I admit
that my internship setting, Memorial Sloan-Kettering
Cancer Center in NY, is not
an easy place for everybody to be. This place is where I feel like I am a witness
to the blooming and the fading of the
world. It is a sad place, and yet a place that is scented with a kind of peace and joy. In my life now I insist on the right
to melancholy. It is the small treasure that lies buried under
the frozen fields of morning. Anyone who has endured this winter landscape, anyone who by some miracle
has survived the bone breaking blasts of the winter winds
of the soul, deserves to celebrate the thaw which uncovers this treasure.
Research
conducted by Russell E Hilliard (2003) shows that music therapy with cancer patients in hospice and
palliative care improves patients’ quality of life significantly but does
not extend the length of life. These results support the sense that I had when working with cancer patients. My work is neither to strengthen their immune systems nor
to prolong their life. I care more about their relationship to their life, illness and
death.
I believe
that music therapy can facilitate the change of the color of the dying period so that it is not just dreary, depressing,
or the dragging of time, but wherever possible, it becomes a time for growth. I
hope the person warmly accepts or at least comes to know whom he is before death.

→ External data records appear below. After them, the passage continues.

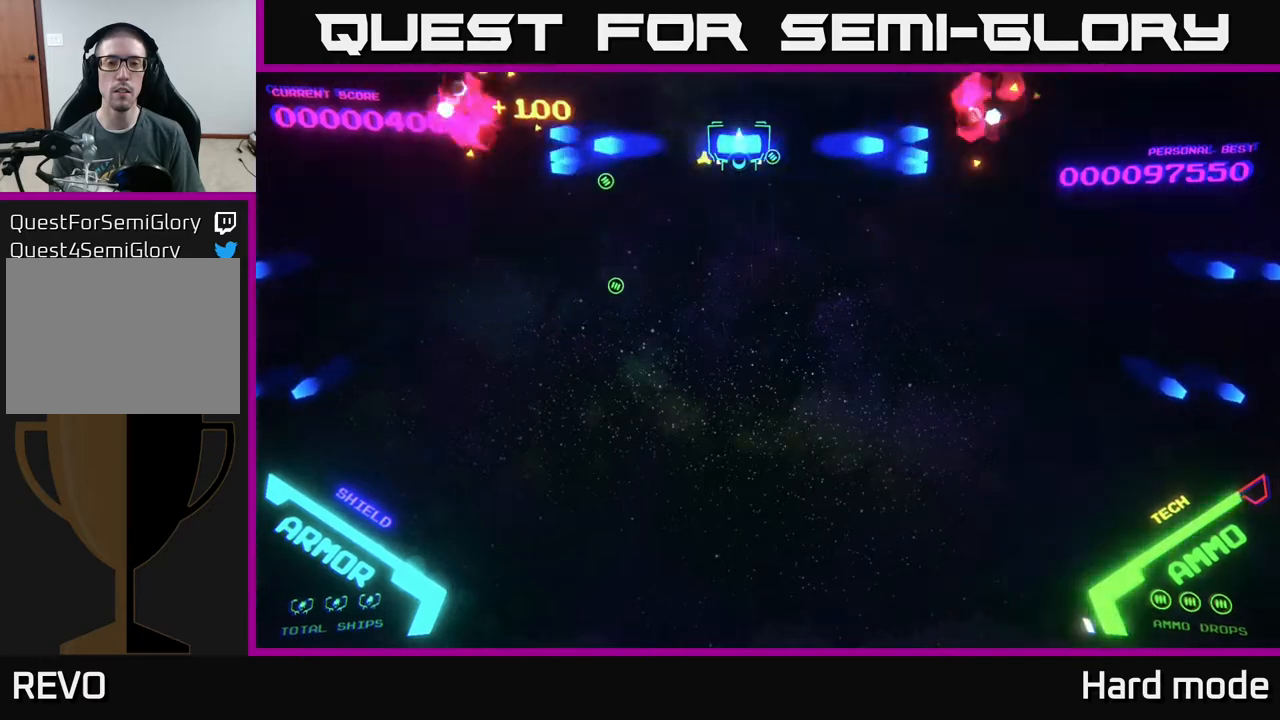
{"buttons": [], "left_stick": "center", "events": [[33, "B", "down"], [100, "B", "up"], [183, "B", "down"], [267, "B", "up"], [383, "B", "down"], [433, "B", "up"]]}
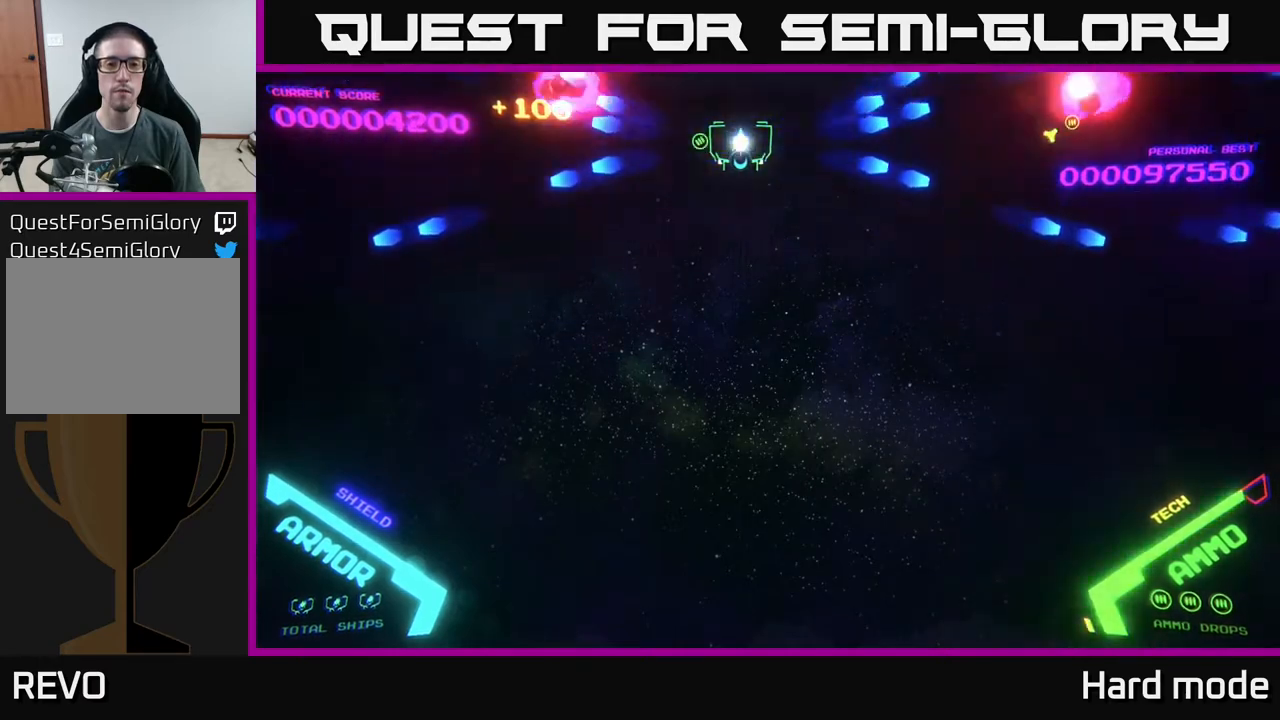
{"buttons": [], "left_stick": "center", "events": [[33, "B", "down"], [117, "B", "up"], [217, "B", "down"], [300, "B", "up"], [400, "B", "down"], [483, "B", "up"]]}
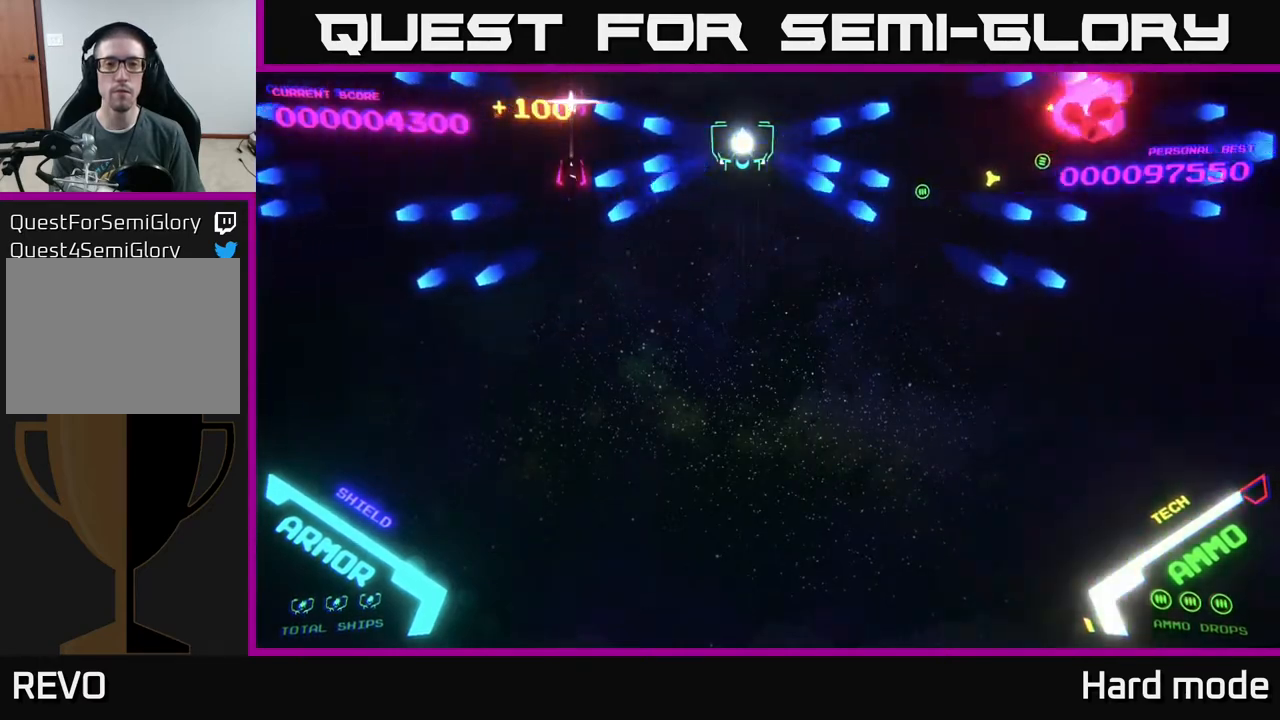
{"buttons": [], "left_stick": "center", "events": [[100, "B", "down"], [183, "B", "up"], [300, "B", "down"], [333, "B", "up"], [433, "B", "down"], [500, "B", "up"]]}
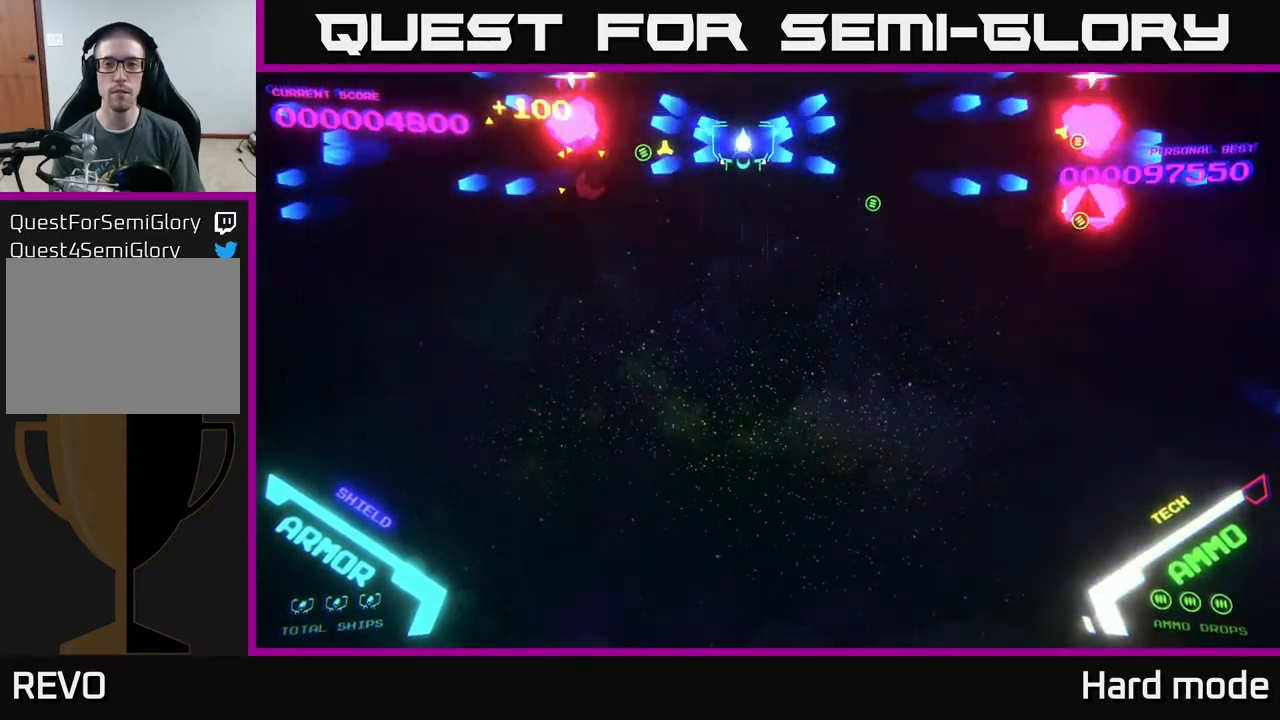
{"buttons": ["B"], "left_stick": "center", "events": [[133, "B", "down"], [200, "B", "up"], [267, "B", "down"], [350, "B", "up"], [467, "B", "down"]]}
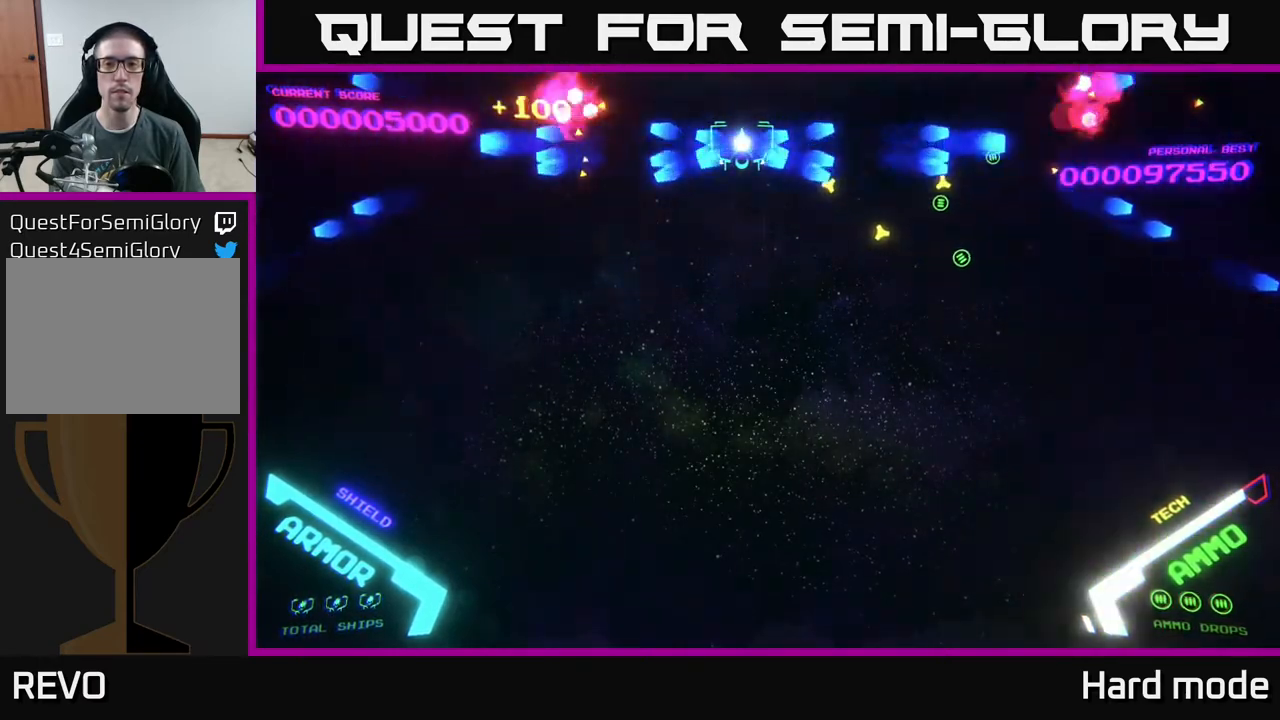
{"buttons": ["B"], "left_stick": "center", "events": [[50, "B", "up"], [117, "B", "down"], [200, "B", "up"], [300, "B", "down"], [383, "B", "up"], [483, "B", "down"]]}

Music can lead to profound expression
– a summarizing of one’s life. Music fulfills the patients’ desire
to collect their experiences and their wisdom
in concrete form, which could make a highly individual dying
process happen.
I also work toward a death that will leave the family with as little
scarring as possible. The music offers families a way to create special memories and
conversations during the dying process
and a way to remember and grieve during bereavement. Families in the midst of suffering
find music therapy as a relief, an activity to do
together. It creates an emotionally natural situation, and family members are gratified. Music can initiate new conversations, and allows
participants to assist one another in loving ways.